#### [TAREFA 1]
Reproduza fielmente as linhas de dados armazenadas, começando na que contém "ステラのNEWアイテムです" e terminando na que contém "ПЕНСІЙНИЙ КАЛЬКУЛЯТОР". Deixe as imagens de fora.

#### [TEXTO DE ORIGEM]
○ ○ ○ ○

Foto: Alan Santos/PR |
por Pedro Marin |
Revista Opera
A convocação de
manifestações para o próximo dia 15, contra o Supremo Tribunal Federal e o
Congresso, surpreendeu muitos.
Primeiro, surpreendeu
aqueles que, a despeito do evidente desmanchar do sistema político e da
economia nacional frente a nossos olhos, acreditavam em uma normalidade que por
milagre ou feitiçaria se mantinha inquebrantável. O concreto todo se
desmanchava, mas eles gritavam: “Tudo está normal!”, “Freios e contrapesos!”,
“A República se mantém”.
Depois, surpreendeu
aqueles que imaginavam mil cenários em que os militares, no passado senhores do
golpismo, também por uma espécie de magia, se transformaram em “democratas”,
“nacionalistas” e “profissionais”. Se sobressaltaram por ter sido o general
Augusto Heleno quem convocou os atos, logo após o governo ter sido reforçado
por uma nova rodada de trocas ministeriais que favoreciam os fardados.
De novo pegos de
surpresa e afeitos às esperanças vazias, como foram em 2016, passaram a
procurar um novo representante de sua imaginária tendência, depositando
imediatamente sua fé de Jó em um Judas: escolheram um pronunciamento de Santos
Cruz em seu perfil no Twitter, contra o uso de imagens de generais nas chamadas
de manifestação, como prova de uma “disputa” no seio militar, como no passado
imaginavam nos tweets de Villas-Bôas não uma expressão de golpismo mas, ao
contrário, de “contenção democrática”.

○ ○ ○ ○

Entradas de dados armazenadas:
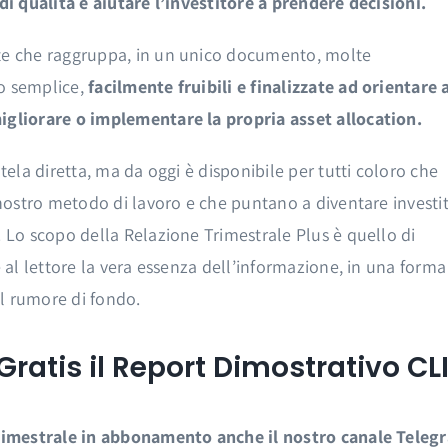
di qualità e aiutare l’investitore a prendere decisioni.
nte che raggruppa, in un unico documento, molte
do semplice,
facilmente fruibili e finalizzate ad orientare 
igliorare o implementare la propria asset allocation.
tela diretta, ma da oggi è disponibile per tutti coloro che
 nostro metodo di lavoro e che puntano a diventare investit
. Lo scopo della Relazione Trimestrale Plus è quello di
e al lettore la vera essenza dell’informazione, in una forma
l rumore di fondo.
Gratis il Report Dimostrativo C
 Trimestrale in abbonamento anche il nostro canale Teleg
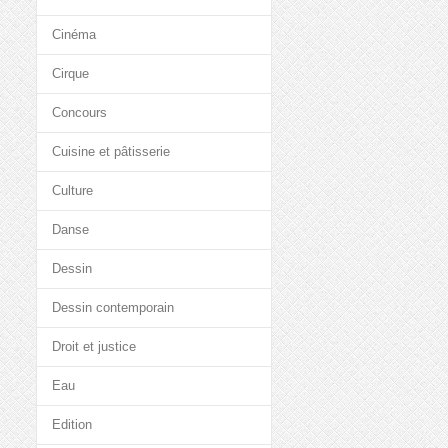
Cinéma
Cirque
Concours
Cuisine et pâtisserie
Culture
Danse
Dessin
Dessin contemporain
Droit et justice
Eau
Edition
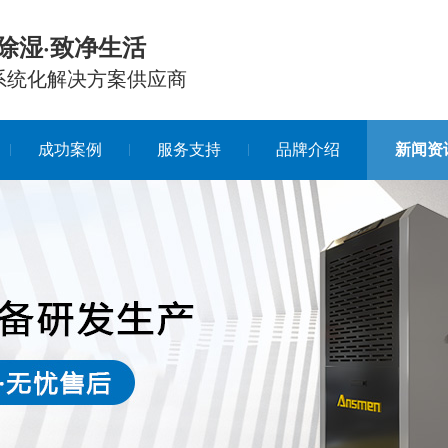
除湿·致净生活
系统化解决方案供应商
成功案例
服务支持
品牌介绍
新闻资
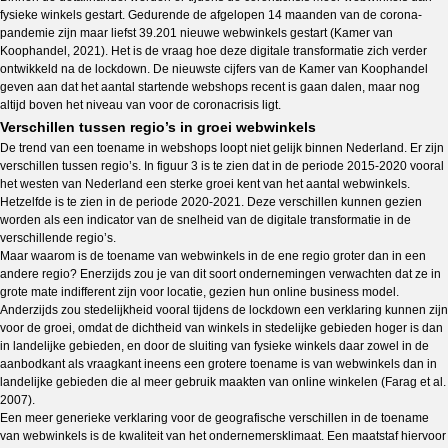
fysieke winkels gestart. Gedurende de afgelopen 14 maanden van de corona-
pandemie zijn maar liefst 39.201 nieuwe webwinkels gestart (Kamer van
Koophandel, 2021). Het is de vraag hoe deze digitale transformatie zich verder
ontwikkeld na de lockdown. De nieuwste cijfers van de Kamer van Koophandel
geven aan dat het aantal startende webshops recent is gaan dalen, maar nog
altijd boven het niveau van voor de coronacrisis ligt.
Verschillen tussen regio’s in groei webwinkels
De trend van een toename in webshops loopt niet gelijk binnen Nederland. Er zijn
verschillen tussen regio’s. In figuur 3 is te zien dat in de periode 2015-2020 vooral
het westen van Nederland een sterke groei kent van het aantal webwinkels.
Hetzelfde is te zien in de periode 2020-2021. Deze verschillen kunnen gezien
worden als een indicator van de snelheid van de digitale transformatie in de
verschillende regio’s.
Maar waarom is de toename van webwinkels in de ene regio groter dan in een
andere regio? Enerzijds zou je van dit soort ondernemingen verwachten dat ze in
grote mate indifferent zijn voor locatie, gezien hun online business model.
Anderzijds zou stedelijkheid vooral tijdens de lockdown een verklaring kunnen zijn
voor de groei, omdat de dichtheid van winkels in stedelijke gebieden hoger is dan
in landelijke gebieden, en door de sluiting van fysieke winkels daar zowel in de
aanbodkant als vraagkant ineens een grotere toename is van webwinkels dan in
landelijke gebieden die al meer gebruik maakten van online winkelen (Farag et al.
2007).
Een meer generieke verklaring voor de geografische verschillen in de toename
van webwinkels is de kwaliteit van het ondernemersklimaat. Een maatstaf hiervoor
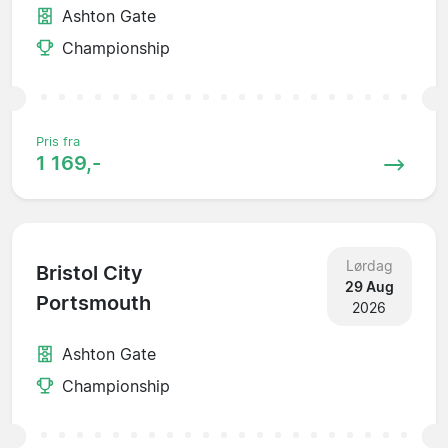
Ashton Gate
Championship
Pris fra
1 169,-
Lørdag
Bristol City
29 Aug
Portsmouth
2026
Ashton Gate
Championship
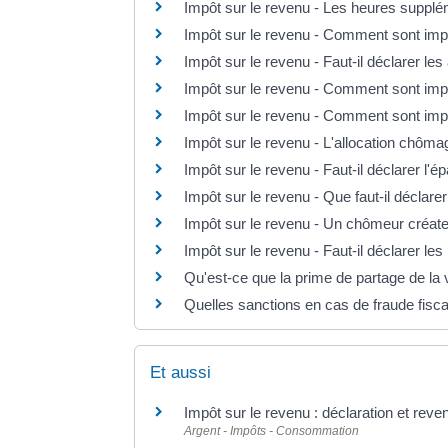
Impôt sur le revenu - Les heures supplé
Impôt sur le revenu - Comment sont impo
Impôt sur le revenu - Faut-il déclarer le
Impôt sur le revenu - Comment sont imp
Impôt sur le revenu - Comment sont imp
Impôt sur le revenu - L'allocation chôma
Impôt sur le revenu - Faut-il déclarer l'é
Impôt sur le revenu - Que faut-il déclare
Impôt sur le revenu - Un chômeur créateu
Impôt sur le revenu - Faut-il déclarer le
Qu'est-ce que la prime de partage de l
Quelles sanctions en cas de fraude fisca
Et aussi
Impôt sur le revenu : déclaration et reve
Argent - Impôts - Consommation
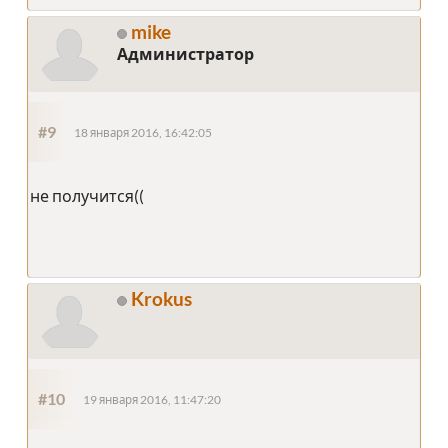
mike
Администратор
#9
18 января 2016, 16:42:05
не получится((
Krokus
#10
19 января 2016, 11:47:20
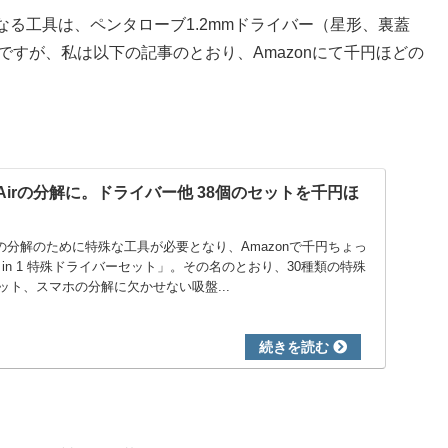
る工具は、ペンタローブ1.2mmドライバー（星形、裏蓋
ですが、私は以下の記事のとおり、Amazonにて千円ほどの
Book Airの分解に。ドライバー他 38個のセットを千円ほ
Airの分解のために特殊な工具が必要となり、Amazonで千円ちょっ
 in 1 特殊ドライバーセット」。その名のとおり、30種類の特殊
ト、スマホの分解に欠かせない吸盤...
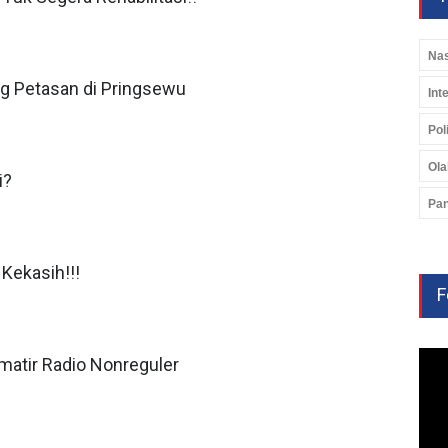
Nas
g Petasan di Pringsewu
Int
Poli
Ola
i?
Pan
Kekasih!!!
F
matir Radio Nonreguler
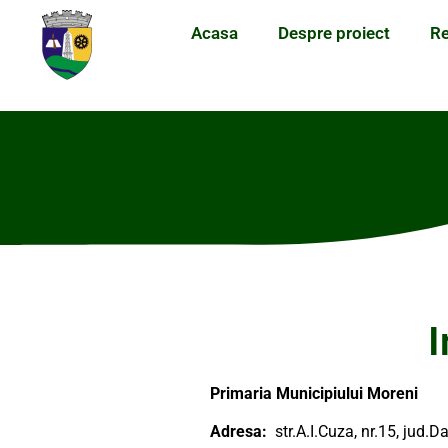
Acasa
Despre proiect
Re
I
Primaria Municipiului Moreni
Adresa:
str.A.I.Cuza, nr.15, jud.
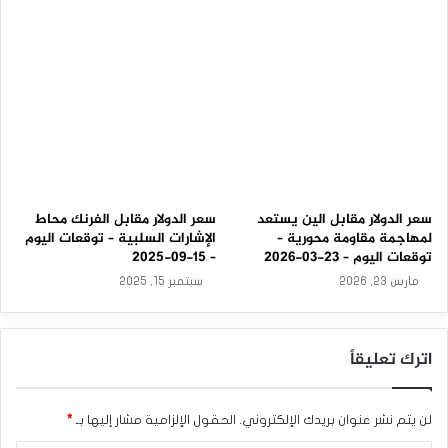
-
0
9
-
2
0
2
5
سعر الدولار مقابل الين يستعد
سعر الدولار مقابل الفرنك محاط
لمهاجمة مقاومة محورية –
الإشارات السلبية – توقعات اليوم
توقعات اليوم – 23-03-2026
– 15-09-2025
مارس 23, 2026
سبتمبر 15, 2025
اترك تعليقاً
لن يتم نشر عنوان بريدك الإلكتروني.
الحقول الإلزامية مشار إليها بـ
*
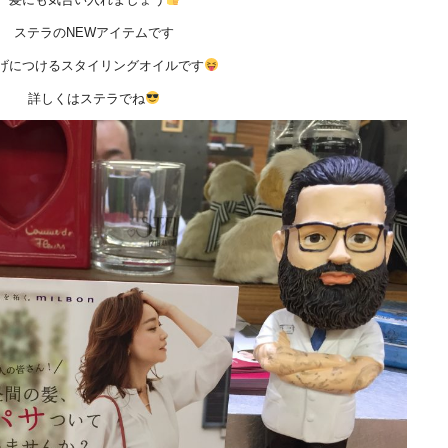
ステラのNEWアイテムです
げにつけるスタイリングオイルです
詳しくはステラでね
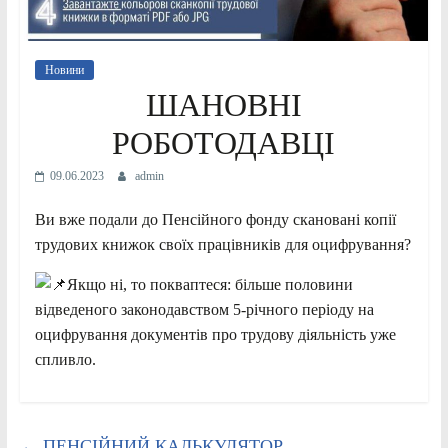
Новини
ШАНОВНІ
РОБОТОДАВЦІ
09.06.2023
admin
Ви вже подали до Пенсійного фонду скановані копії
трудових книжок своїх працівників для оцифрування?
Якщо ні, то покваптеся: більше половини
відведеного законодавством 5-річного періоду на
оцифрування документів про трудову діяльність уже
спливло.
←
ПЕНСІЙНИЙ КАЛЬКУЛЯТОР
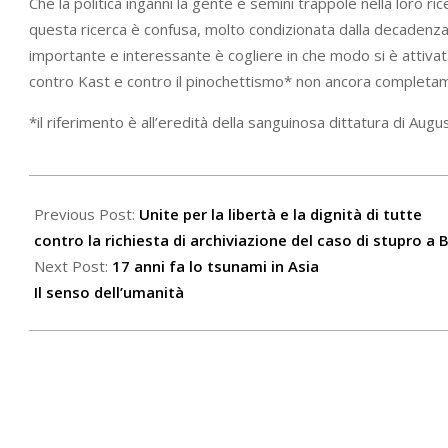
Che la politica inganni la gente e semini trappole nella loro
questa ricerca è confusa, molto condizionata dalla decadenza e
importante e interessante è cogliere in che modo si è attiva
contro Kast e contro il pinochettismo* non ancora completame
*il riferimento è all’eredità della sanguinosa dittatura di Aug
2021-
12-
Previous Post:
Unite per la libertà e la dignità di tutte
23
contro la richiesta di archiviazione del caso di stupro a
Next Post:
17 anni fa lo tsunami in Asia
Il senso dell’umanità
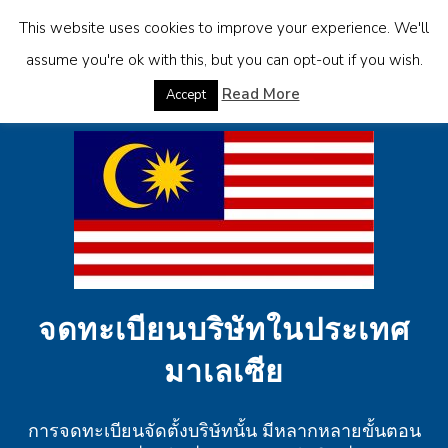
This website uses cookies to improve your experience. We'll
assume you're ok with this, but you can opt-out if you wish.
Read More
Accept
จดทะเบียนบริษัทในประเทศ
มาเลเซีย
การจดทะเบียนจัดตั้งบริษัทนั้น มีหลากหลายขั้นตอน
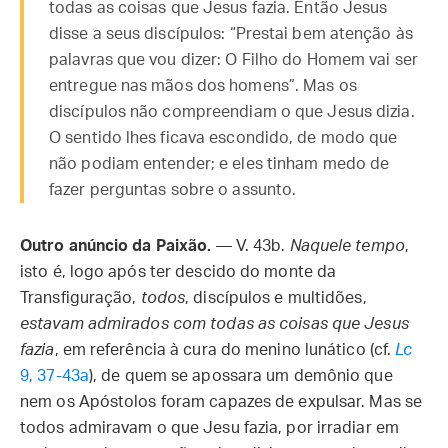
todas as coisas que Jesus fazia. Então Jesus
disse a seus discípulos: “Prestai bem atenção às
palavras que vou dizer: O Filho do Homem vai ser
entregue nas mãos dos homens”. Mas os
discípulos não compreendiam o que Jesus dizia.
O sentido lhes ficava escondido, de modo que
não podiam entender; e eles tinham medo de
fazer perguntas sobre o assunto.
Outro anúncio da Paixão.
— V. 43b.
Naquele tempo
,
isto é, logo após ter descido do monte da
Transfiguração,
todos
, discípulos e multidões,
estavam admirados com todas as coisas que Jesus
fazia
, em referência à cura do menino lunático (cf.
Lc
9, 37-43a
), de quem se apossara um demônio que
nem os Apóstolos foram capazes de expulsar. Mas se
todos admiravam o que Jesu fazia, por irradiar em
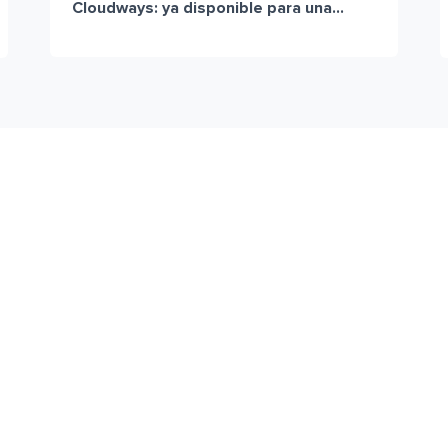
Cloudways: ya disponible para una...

○ ○ ○ ○

#### [TAREFA 2]
Dê seguimento ao texto sobre a convocação dos atos contra o Supremo e o Congresso a partir do ponto em que ele para.

#### [RESULTADO 1]
ステラのNEWアイテムです
げにつけるスタイリングオイルです
詳しくはステラでね
Новини
ШАНОВНІ
РОБОТОДАВЦІ
09.06.2023
admin
Ви вже подали до Пенсійного фонду скановані копії
трудових книжок своїх працівників для оцифрування?
Якщо ні, то покваптеся: більше половини
відведеного законодавством 5-річного періоду на
оцифрування документів про трудову діяльність уже
спливло.
←
ПЕНСІЙНИЙ КАЛЬКУЛЯТОР

#### [RESULTADO 2]
Não se perguntaram quais seriam os
interesses centrais da imaginada disputa, nem com quanta força cada um dos
lados conta, nem sequer se a disputa por si só seria um truque. À profissão de
fé não interessa motivos, números ou engenhosas artimanhas. Basta repetir o
fraseado quantas vezes for necessário para que o espírito catártico se imponha
e domine o corpo daquele indisposto à luta.
Por fim, surpreendeu
também aqueles que, como os últimos, creem em encantos, mas não acreditando que
sejam conjurados por acasos, os imaginam como obra de copiosa fé. Estes no
entanto depositavam-na não nos brucutus de coturno, mas nos finos presidentes
parlamentares e nos honoráveis juízes. Vibraram com o recatado pronunciamento
de Rodrigo Maia como se fosse uma convocação à guerra. Comemoraram a chegada da
ordem do dia “impeachment” nas revistas semanais.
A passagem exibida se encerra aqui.